Koinonia in Php 1:5 signifies joint participation and co-operation in the Gospel, not only in financial support (Php 4:14,1 5, 16 note) but also includes prayer support and an eager, wholehearted devotion to the spread of the good news (Acts 16:12-40) Koinonia in this verse does not refer to fellowship primarily with Paul or with each other, but fellowship in the furtherance of the Gospel by their living, loyalty, love, and liberality. The Philippians were fellow laborers or co-laborers with Paul to take the whole Word to the whole world. Immediately upon becoming Christians and continually thereafter, the Philippians had dedicated themselves to living and proclaiming the truth about Jesus Christ, and specifically to helping Paul in his ministry. (cf Lydia Acts 16:15).
“in the gospel from the first day until now”
“This was the Philippians’ joint-participation with Paul in a common interest and activity, that of preaching the Gospel. The preposition “in” is a preposition of motion. This common interest and activity was in the progress of the Gospel. The Philippians supported Paul with their prayers and finances while he went about his missionary labors. This is what he is thanking God for. And this is part of that “whole remembrance” of them for which he is grateful. This joint-participation in the work of propagating the Gospel had gone on from the first day when Lydia had opened her home to the preaching of the Word (Acts 16:15), until the moment when Paul was writing this letter.”
From the first day of our salvation, each one of us should be actively and faithfully participating in sharing and spreading the gospel of Jesus Christ. That doesn’t mean that we need to go door to door, or to talk to every single stranger we meet, but it does mean to be faithful in sharing our faith as the Lord provides opportunity with those He brings our way. That consists of family, friends, co-workers, school-mates, and other obvious associations and opportunities.
Sharing our faith doesn’t mean forcing the door down, but simply being ourselves, being who we really are in Christ. It means sharing what Jesus means to us, and how He has changed our lives. However, it also means that we should have a good understanding of the gospel message so we can lead someone to faith in Christ as God opens that door.

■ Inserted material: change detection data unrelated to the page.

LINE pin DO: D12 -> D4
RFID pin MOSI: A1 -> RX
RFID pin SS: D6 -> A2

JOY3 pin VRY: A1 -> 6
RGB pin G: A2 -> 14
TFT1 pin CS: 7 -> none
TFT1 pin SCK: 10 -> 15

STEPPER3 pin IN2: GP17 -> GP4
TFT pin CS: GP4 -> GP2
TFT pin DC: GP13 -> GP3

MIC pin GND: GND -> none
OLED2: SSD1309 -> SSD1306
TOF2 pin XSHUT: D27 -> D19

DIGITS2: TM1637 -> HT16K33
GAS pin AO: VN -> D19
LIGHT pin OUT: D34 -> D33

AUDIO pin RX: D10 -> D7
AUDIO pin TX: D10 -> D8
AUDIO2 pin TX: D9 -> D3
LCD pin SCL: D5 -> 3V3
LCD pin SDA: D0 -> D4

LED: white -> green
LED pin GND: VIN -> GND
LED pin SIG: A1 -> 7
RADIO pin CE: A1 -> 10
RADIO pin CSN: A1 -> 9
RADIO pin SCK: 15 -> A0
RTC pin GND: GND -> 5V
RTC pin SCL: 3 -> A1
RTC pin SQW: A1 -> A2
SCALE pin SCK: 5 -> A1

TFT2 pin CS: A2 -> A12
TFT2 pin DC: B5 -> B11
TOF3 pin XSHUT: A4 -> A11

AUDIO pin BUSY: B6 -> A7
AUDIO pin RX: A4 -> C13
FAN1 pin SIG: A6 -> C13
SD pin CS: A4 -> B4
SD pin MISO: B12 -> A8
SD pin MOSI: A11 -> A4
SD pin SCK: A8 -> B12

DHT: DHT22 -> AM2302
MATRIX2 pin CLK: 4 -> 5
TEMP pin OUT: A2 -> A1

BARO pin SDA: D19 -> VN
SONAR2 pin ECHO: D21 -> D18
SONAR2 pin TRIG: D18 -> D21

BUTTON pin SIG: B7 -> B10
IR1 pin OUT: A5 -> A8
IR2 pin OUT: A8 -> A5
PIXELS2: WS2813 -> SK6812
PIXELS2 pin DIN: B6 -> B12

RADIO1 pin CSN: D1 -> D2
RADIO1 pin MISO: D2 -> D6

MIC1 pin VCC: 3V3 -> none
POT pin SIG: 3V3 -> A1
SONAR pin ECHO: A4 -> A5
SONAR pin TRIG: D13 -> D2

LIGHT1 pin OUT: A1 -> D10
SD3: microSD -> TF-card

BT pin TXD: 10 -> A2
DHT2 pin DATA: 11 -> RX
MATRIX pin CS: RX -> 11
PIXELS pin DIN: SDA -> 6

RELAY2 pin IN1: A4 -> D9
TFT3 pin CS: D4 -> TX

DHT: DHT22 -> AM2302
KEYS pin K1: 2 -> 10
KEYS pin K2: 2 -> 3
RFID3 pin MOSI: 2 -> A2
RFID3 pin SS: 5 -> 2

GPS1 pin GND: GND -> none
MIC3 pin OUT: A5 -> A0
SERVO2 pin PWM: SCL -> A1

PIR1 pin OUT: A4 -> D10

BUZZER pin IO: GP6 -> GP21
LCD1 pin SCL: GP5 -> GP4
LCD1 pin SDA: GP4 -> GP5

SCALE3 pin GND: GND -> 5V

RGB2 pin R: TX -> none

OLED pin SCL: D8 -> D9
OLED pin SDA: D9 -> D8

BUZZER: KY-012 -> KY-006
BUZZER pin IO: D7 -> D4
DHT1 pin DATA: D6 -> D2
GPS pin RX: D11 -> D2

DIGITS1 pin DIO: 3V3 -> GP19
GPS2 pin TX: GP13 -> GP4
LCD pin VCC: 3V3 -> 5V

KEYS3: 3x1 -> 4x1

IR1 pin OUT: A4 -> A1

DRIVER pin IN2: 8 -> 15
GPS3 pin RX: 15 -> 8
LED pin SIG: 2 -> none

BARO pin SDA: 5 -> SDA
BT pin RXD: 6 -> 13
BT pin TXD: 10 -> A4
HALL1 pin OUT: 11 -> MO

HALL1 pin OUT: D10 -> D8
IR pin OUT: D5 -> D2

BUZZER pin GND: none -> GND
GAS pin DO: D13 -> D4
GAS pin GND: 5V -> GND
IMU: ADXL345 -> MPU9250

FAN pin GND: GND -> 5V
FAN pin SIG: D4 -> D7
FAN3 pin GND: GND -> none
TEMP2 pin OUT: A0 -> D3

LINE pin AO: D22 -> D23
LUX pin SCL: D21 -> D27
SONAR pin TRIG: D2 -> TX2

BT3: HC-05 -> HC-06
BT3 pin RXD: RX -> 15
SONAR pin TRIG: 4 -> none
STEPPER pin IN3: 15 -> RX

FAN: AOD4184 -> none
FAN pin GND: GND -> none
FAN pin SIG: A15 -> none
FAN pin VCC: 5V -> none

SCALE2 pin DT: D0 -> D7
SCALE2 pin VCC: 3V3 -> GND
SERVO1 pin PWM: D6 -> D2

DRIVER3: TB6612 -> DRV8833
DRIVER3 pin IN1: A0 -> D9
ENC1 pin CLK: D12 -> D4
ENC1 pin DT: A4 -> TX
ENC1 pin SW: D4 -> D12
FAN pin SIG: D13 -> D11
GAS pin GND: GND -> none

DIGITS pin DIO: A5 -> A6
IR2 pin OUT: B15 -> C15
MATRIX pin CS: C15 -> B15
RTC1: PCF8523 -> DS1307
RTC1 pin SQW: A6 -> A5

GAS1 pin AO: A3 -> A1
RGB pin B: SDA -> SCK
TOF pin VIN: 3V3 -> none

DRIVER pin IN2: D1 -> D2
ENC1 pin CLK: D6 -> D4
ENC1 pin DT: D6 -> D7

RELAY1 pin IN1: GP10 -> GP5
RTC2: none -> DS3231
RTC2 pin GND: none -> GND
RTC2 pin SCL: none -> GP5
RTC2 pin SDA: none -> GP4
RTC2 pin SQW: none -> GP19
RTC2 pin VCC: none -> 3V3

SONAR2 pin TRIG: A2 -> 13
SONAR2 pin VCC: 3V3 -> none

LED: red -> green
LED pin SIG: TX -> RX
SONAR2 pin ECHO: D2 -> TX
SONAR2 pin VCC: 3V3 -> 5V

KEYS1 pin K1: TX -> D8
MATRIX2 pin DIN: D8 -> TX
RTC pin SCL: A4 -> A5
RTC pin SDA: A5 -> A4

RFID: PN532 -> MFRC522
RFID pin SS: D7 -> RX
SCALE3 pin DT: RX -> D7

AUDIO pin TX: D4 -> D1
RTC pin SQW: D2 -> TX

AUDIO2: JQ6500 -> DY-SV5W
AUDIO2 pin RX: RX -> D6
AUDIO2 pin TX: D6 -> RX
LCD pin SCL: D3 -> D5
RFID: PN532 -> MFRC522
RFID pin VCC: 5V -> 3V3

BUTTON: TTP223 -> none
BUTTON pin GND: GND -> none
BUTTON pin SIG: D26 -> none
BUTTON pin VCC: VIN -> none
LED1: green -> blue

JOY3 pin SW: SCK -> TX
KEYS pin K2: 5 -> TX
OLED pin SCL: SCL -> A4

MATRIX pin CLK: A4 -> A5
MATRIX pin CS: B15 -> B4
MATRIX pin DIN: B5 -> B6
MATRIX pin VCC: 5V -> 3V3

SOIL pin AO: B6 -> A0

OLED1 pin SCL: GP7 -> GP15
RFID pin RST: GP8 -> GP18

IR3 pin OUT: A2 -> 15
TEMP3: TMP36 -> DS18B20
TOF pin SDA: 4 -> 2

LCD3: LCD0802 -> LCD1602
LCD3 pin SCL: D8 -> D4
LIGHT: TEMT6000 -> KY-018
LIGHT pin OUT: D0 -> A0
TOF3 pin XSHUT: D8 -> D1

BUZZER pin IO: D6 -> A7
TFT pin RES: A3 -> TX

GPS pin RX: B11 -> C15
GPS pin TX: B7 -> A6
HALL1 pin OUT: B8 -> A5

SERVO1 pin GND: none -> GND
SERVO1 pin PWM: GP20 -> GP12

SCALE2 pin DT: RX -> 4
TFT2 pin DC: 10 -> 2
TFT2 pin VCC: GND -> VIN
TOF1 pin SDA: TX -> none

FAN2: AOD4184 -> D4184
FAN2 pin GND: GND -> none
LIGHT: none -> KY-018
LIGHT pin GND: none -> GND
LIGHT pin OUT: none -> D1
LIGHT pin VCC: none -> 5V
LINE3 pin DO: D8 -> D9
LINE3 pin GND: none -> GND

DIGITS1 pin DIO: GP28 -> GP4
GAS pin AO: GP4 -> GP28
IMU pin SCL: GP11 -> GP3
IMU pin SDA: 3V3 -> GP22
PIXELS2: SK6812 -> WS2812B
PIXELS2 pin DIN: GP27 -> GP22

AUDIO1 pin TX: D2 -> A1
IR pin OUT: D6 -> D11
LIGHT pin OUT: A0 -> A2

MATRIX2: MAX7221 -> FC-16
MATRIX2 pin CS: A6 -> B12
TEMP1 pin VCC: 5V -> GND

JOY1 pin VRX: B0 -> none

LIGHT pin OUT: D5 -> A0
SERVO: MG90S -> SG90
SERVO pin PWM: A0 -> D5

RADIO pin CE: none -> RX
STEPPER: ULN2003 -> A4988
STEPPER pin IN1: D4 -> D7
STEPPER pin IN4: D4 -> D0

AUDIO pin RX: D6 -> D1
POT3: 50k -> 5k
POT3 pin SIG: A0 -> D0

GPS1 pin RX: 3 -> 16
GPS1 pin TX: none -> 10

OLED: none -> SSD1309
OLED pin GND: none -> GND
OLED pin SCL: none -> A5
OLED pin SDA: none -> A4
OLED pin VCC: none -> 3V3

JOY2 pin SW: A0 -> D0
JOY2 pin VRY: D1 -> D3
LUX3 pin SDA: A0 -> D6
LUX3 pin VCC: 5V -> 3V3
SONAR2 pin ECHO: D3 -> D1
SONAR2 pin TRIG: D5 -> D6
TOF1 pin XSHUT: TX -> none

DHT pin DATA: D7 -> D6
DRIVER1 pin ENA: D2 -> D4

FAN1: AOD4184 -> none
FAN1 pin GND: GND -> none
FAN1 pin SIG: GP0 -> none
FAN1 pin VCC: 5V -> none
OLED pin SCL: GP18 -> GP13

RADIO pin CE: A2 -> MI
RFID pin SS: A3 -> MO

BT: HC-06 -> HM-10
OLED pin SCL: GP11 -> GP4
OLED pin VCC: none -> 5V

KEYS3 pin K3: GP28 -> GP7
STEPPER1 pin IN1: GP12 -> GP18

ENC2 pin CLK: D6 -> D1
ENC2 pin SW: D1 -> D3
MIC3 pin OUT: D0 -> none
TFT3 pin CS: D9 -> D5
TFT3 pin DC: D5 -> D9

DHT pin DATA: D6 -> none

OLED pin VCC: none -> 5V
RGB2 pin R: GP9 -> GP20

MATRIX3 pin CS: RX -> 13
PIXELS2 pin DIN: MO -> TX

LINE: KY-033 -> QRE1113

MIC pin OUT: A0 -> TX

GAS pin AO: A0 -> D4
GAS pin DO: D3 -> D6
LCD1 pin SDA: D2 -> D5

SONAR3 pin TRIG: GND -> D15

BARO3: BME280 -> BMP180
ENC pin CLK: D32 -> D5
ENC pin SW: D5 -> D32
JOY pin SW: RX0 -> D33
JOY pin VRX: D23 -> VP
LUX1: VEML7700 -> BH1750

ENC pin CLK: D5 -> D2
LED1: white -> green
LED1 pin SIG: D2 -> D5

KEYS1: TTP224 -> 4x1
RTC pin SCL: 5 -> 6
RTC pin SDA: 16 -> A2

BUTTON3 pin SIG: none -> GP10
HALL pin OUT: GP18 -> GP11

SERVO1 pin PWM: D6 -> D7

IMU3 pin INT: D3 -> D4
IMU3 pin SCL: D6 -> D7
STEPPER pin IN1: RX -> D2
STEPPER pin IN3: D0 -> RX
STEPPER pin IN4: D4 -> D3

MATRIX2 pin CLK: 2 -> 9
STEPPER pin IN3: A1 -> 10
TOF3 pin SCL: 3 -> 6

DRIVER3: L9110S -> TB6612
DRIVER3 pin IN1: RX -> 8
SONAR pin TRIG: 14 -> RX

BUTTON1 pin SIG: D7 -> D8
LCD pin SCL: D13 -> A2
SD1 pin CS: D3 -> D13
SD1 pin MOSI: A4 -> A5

Local churches too, have been commissioned to declare the good news about the risen Savior. Pastors should faithfully proclaim the gospel of Jesus Christ without compromise. The tendency today is to present a shallow message, so shallow and so lacking, that one may not understand enough to get saved. The more a person knows and understands about Jesus, and salvation through Him, the better equipped they are to make a decision for Christ. We can never give too much information about Jesus, but we can definitely give too little.
So many churches hesitate to talk much about sin. In fact, some churches even avoid using the word “sin” so not to offend. Sin is what separates us from God, and sin is what sent Jesus to the cross in payment for our sins. Sin must be discussed, and the consequences of sin must be understood by those in need of Christ.
Along the same lines, hell is also a word that churches tend to avoid. A person must know what they’re being saved from. The lake of fire is a reality for those who die in their sins (Rev 20:15). To avoid discussion about hell is irresponsible. Jesus talked plenty about it , and the Bible overall has plenty to say about it.
Yes, discussion about the personal relationship with God that we gain through faith in His Son is necessary, but that’s only half the story. The other half is where we will spend eternity if we don’t obtain this relationship with God.